Content starts
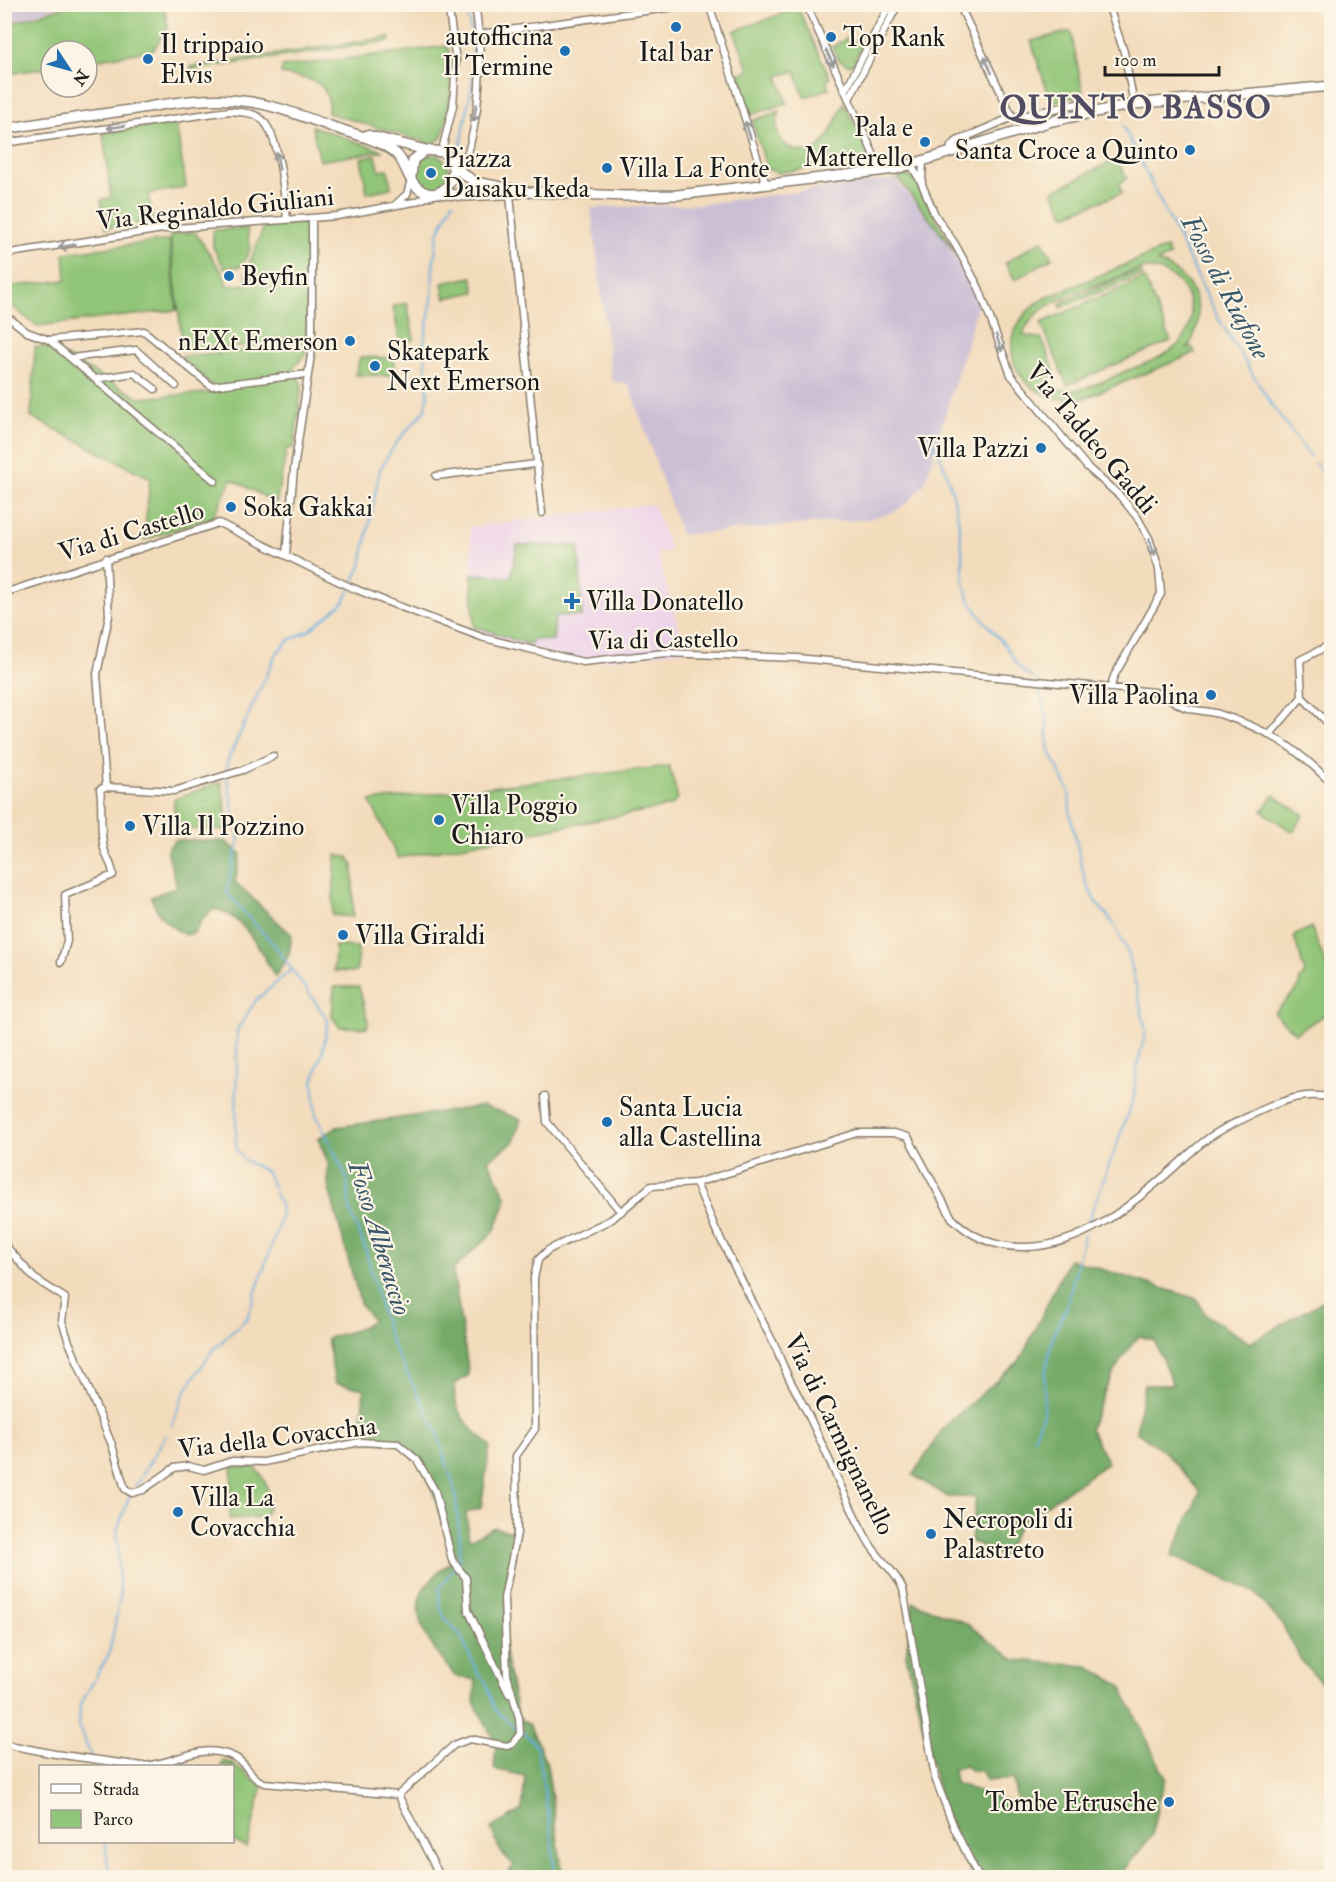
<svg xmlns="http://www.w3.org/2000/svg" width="1336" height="1882" font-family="'IM FELL Double Pica',serif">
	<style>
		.built { fill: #ecd1ea }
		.industrial { fill: #cbbfd5 }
		.green { fill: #91c577; stroke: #56704a; stroke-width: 1.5; fill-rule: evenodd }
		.forest { fill: #74aa68; stroke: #486342; stroke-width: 1.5; fill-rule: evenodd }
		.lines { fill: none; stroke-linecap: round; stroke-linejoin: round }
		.stream { stroke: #67addd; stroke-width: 2 }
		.minor-casing { stroke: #887c6c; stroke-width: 9 }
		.secondary-casing { stroke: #887c6c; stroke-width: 12 }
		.minor { stroke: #fff; stroke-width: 6 }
		.secondary { stroke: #fff; stroke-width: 9 }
		.oneway { stroke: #999 }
		.poi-dot { fill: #1f6fb2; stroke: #fcf5e5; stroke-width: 2 }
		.labels { text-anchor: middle; stroke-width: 4.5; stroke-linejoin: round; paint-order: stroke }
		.poi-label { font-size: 26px; fill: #1c1c1c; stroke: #fcf5e5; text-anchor: start }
		.street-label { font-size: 26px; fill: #1c1c1c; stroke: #fcf5e5 }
		.water-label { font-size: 27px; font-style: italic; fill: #3a5669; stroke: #fcf5e5 }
		.district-label { font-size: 32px; font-weight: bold; letter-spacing: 1.5px; fill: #504c62; stroke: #fcf5e5 }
	</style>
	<rect width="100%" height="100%" fill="#fcf5e5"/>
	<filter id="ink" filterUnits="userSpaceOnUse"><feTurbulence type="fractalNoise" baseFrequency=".0167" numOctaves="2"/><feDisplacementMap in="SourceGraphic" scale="12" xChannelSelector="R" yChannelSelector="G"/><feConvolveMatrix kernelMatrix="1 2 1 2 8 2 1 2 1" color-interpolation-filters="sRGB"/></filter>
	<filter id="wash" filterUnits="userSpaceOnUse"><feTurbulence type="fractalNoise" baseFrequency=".008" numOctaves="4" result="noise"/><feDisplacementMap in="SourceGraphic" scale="24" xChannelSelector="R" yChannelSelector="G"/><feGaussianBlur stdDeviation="1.35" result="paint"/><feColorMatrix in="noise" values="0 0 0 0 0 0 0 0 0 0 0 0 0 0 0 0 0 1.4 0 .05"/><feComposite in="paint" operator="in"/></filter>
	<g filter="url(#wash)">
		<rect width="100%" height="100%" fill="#f3dcbc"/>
		<path class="built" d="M653,504L671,551L657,553L685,650L605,660L568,658L480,634V628H474L470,527Z"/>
		<path class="industrial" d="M5,4H63V5L8,23Z
			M896,179L944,238L980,298L925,483L909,502L894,512L868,519L681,535L629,385L612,381L591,208L702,204Z"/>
		<path class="green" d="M69,5H164L168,27L153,50L87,61V51H51V67L7,74L9,24Z
			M798,8L830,78L826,81L829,89L804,97L795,71L778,76L787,103L750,115L735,76L749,70L734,31Z
			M1071,31L1083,94L1051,103L1031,41Z
			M389,37L390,41L191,70V67Z
			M847,38L862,45L853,64L847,65L838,59L832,47Z
			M446,46C457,56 449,127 440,139C437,142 435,142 432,144L328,113C331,77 309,80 281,74L282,67Z
			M844,103L868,152V158L860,162L819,166L814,151L827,139Z
			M780,111C769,134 787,155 811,151L816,167L778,173L767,169L752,121Z
			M176,123L186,187L148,194L154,222L106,228L101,200L111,197L103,133Z
			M312,126L383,151L320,161Z
			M415 172a17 17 0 1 1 34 0a17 17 0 1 1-34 0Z
			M376,155L379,170L388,169L391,188L367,193L361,158Z
			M1116,159L1127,178L1119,184L1122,193L1065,215L1053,191Z
			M906,175L914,180L958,256L898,178Z
			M309,222L307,341L183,351L170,235L195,232L224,275L227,286L247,284L246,272L264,226Z
			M247,228L250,249L242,266L224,268L213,247V230Z
			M169,240L177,310L37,326L5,301V263H7L13,286L66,280L64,253Z
			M1042,240L1052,258L1015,280L1005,263Z
			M1166,248L1170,256L1157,262C1196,275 1210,315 1187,349L1192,347L1195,353L1085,398C1015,410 983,334 1045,298ZM1140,269C1156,267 1171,273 1181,285C1188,294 1191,305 1191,315C1189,351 1154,360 1126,371C1100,382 1072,400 1044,385L1054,370L1042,339L1023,335C1036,296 1094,290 1127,273L1139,270L1060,303L1061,308L1142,275Z
			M472,277L475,292L445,298L442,283Z
			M1144,278L1171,341L1067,385L1041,323Z
			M407,303L414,340L400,343L393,306Z
			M305,346V355L293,368L302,385L294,448H287L276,503L232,479L213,517L144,540L150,478L31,417L35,347H49L139,398L219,392L180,356Z
			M360,357L394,358L393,376L355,375Z
			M517,545L579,546L582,616H555L553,641L533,639L530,645L480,628H474L472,574L511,577Z
			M669,766L678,798L671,806L398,858L370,801Z
			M221,782L229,830L174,829V799Z
			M1273,795L1304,815L1293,832L1262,811Z
			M336,855L348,857L353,866V917L332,915Z
			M1311,927L1331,977V1011L1295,1033L1274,1013L1300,986L1299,981L1305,973L1294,936Z
			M335,946L358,947L357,972L334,971Z
			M334,987H359L368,1021L367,1028L340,1027L332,1017Z
			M232,1467H254C267,1479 276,1502 263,1517L230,1519Z
			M223,1761L233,1763L262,1787L247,1848L233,1841L232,1766H221Z"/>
		<path class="forest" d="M175,840L225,841L241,854L235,882L292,935L289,955L275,977C263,954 243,914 214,909L203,918L194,933L185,935C168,925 157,916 151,897L177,887L167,850Z
			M483,1106L521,1119L514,1142L488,1160L507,1198L495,1230L453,1270L469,1375L455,1384C451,1413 471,1428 490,1446L481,1508L466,1513L469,1540L494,1527L517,1533L508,1577L504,1648L518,1719L529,1724L547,1764L563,1877H505L514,1865L500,1851L491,1828L522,1810L525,1776L494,1769L496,1744L474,1702L476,1680L455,1676C437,1653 407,1621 423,1590C429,1579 443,1569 452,1560C444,1529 431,1457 398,1444C388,1440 371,1442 360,1442L364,1389L335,1383L327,1338L359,1329L373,1320L361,1306L328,1185V1162L318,1139L337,1127Z
			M1069,1259L1197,1299L1206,1315L1250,1343L1331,1296V1694L1301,1660L1282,1624L1254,1592L1172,1555L1200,1492L1163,1450L1136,1432L1144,1385H1173L1154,1340L1139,1336C1114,1364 1103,1394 1090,1429L1108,1463L1021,1522L1003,1557L971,1541L976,1497H948L913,1475L944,1427L1020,1360Z
			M913,1602L966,1623L1015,1660L1088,1666L1120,1685L1166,1778C1163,1790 1159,1795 1156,1807L1158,1809L1152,1836L1118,1877H973L943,1811L906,1655ZM966,1766L971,1771H982L986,1781L1013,1779L1017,1801L1015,1805L955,1783L953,1769Z"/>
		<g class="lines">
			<path class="stream" d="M1123,126L1218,318L1271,404L1310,456
				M461,145L474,72L473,41L466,4
				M453,202L438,233L433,267L432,299L424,342L428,396L425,410L396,443L380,469L361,566L344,602L310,630L288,641L276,654L227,762V778L239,839L226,892L275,946L328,1020L323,1050L313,1082L316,1115L347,1178L350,1211L365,1247L383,1318L393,1346L437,1432L455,1491L460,1538L459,1560L439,1589L440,1608L447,1621L461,1636L478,1674L486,1682L495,1710L517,1729
				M934,443C950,475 959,515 962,550C963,568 962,584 970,600C978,617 992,629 1004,644C1018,661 1011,664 1033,678
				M1315,463L1332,486
				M1036,682L1047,715L1048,748L1069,791L1070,813L1085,880L1095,901L1114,924L1129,955L1146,1031L1136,1071L1134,1098L1085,1230
				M172,1425L185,1391L212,1351L247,1318L280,1221L281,1208L267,1172L244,1160L236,1149L237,1030L256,1000L290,971
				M1034,1438L1043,1413L1045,1374L1053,1335L1067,1306L1084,1235
				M135,1487L166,1435
				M522,1732L531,1739L537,1749L550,1823L555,1878
				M91,1756L79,1725L80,1705L109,1654L120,1598L117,1531L130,1495
				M97,1764V1766
				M105,1842L109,1874"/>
		</g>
	</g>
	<g filter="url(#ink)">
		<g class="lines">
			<defs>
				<path id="minor" d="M709,4L766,185
					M806,4L881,171
					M959,4L1013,118
					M1108,4L1124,52L1134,104
					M480,34L696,4
					M845,91L890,4
					M849,99L898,4
					M4,143L229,111C238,112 249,112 257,116C280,127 284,195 287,219
					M950,153L951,146L957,141L1008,119L1077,104L1082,106L1085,114
					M446,154L443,146L453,106L456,61L448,4
					M450,158L458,160L468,153C481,105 483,54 475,4
					M911,165L921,182L935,215L955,244L979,288L1011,375L1087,467L1120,496L1137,517L1149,538L1159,569L1161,594L1114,676L1111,687
					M922,181L923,162
					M510,195L542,513
					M396,204L407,194L411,180
					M4,254L163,229L337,216L414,202L433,195
					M4,314L27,332L49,340L215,481
					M49,340L144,331L211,386L308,374
					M71,358L136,350L176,386
					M95,379L134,373L155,389
					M436,476L536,464
					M286,555L294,469L312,348V218
					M106,558L109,616L97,674L106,787
					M4,593L219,523L348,586L385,601L484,638L583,662L665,653L797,658L1154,692C1167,695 1175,704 1187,708C1197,711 1208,711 1219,714C1267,729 1296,747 1332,784
					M1302,697L1332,727
					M1271,733L1302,697L1300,660L1332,644
					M106,787L174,791L243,770L273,756
					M61,962L67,941L65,895L113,875C113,866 108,861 105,852C99,833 103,809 100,789L106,787
					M545,1096L547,1122L621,1212
					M696,1183L716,1230L777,1350C786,1378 802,1399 813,1425C832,1464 847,1504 868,1541C878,1559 895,1570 903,1589L935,1778L955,1830L979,1878
					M4,1244L34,1278L65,1298L62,1321L69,1342L112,1445L125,1489L132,1493L143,1490L174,1468L188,1466L204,1470L232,1461L264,1462L360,1442L398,1444L417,1460L435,1491L452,1560L466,1578L468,1610L509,1694
					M4,1744L55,1754L143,1766C177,1764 201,1740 236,1758C248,1765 250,1778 264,1783L398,1795
					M398,1795L454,1745L470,1739L507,1746L512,1744L520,1734L519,1718L507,1675L504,1598L517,1533L516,1456L535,1429L534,1278L538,1260L548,1250L612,1219L651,1186L696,1183L857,1133H894L908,1137L952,1218C972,1238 997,1248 1026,1247C1081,1246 1128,1208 1168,1173C1182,1161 1197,1145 1213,1135C1228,1125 1246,1118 1262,1110C1286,1099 1305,1092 1332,1098
					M398,1795L441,1878"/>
				<path id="secondary" d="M4,129C46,122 88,116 130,110C168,104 205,96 243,101C272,104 302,116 330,126C350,133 375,138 393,151C406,160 406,179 418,188C441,208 468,170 443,152L426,150L413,160L411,177
					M367,135L426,150
					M450,159L462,173L475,182L528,192L626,196L677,195L896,169L1052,121L1134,104L1332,86
					M439,193L465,196L520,193"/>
			</defs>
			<use href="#minor" class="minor-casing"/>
			<use href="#secondary" class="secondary-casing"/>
			<use href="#minor" class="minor"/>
			<use href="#secondary" class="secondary"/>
		</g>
		<defs><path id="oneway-shaft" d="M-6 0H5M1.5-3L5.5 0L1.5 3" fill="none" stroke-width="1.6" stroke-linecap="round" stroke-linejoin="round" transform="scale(1.5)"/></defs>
		<g class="oneway">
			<use href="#oneway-shaft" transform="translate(830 58) rotate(66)"/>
			<use href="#oneway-shaft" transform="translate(988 65) rotate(-115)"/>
			<use href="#oneway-shaft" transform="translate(475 113) rotate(100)"/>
			<use href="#oneway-shaft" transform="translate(116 127) rotate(172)"/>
			<use href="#oneway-shaft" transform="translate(748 130) rotate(-108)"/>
			<use href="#oneway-shaft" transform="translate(278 161) rotate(-99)"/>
			<use href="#oneway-shaft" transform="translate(67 246) rotate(169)"/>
			<use href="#oneway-shaft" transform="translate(999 343) rotate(71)"/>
			<use href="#oneway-shaft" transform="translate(1152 547) rotate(72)"/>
		</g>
	</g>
	<g class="poi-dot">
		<circle cx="676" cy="27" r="6"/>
		<circle cx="831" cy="37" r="6"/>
		<circle cx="565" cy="51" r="6"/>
		<circle cx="148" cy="59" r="6"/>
		<circle cx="925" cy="142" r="6"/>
		<circle cx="1190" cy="150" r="6"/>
		<circle cx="607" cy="168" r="6"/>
		<circle cx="431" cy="173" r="6"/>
		<circle cx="229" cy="276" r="6"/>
		<circle cx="350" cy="341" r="6"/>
		<circle cx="375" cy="366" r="6"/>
		<circle cx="1041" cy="448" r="6"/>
		<circle cx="231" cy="507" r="6"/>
		<path d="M569 592h6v6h6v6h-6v6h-6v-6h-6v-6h6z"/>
		<circle cx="1211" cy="695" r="6"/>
		<circle cx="439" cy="820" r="6"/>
		<circle cx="130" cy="826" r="6"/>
		<circle cx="343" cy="935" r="6"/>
		<circle cx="607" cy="1122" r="6"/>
		<circle cx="178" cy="1512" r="6"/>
		<circle cx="931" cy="1534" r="6"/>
		<circle cx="1169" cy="1802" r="6"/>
	</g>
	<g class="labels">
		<g class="poi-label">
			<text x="553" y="45" text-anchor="end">autofficina<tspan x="553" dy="30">Il Termine</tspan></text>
			<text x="843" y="46">Top Rank</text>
			<text x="160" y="53">Il trippaio<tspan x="160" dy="30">Elvis</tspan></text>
			<text x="676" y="61" text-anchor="middle">Ital bar</text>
			<text x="913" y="136" text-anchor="end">Pala e<tspan x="913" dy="30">Matterello</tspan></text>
			<text x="1178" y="159" text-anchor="end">Santa Croce a Quinto</text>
			<text x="443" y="167">Piazza<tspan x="443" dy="30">Daisaku Ikeda</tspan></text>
			<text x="619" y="177">Villa La Fonte</text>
			<text x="241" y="285">Beyfin</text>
			<text x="338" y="350" text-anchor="end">nEXt Emerson</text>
			<text x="387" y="360">Skatepark<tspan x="387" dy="30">Next Emerson</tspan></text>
			<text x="1029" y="457" text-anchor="end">Villa Pazzi</text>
			<text x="243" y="516">Soka Gakkai</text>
			<text x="586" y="610">Villa Donatello</text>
			<text x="1199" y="704" text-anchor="end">Villa Paolina</text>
			<text x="451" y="814">Villa Poggio<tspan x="451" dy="30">Chiaro</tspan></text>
			<text x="142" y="835">Villa Il Pozzino</text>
			<text x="355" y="944">Villa Giraldi</text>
			<text x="619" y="1116">Santa Lucia<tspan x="619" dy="30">alla Castellina</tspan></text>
			<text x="190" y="1506">Villa La<tspan x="190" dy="30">Covacchia</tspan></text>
			<text x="943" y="1528">Necropoli di<tspan x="943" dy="30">Palastreto</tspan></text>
			<text x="1157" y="1811" text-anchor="end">Tombe Etrusche</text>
		</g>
		<g class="street-label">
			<text transform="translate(215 208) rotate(-6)" y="9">Via Reginaldo Giuliani</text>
			<text transform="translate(1092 438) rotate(50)" y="9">Via Taddeo Gaddi</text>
			<text transform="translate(131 531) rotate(-17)" y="9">Via di Castello</text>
			<text transform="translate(663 639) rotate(-1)" y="9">Via di Castello</text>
			<text transform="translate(840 1434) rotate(64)" y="9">Via di Carmignanello</text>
			<text transform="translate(277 1437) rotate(-7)" y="9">Via della Covacchia</text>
		</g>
		<g class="water-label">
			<text transform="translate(1226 287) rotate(62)" y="9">Fosso di Riafone</text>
			<text transform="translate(380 1238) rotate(73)" y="9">Fosso Alberaccio</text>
		</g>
		<g class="district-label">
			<text x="1136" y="118">QUINTO BASSO</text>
		</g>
	</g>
	<rect width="1336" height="1882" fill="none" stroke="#fcf5e5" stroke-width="24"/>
	<rect x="39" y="1765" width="195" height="78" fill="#fcf5e5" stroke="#a29e95" stroke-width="1.5"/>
	<rect x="51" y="1784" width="30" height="9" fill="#ffffff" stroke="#a29e95" stroke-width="1.5"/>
	<text x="93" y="1795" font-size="18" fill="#1c1c1c">Strada</text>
	<rect x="51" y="1810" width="30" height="18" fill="#91c577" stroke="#a29e95" stroke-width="1.5"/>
	<text x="93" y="1825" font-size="18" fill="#1c1c1c">Parco</text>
	<g transform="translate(69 69) rotate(126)"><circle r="28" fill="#fcf5e5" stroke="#a29e95" stroke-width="1.5"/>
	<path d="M0-4.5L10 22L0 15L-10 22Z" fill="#1f6fb2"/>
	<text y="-9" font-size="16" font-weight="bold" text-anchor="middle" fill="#1c1c1c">N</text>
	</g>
	<path d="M1105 66v9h114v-9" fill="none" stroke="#1c1c1c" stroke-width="3"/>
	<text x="1114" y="66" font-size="18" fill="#1c1c1c" stroke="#fcf5e5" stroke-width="4.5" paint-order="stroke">100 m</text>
</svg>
Content ends
**Work required**
Taking the material above one line at a time, count the lines that include "labels" as a word or string, and give only that number.

**Solution for this problem**
2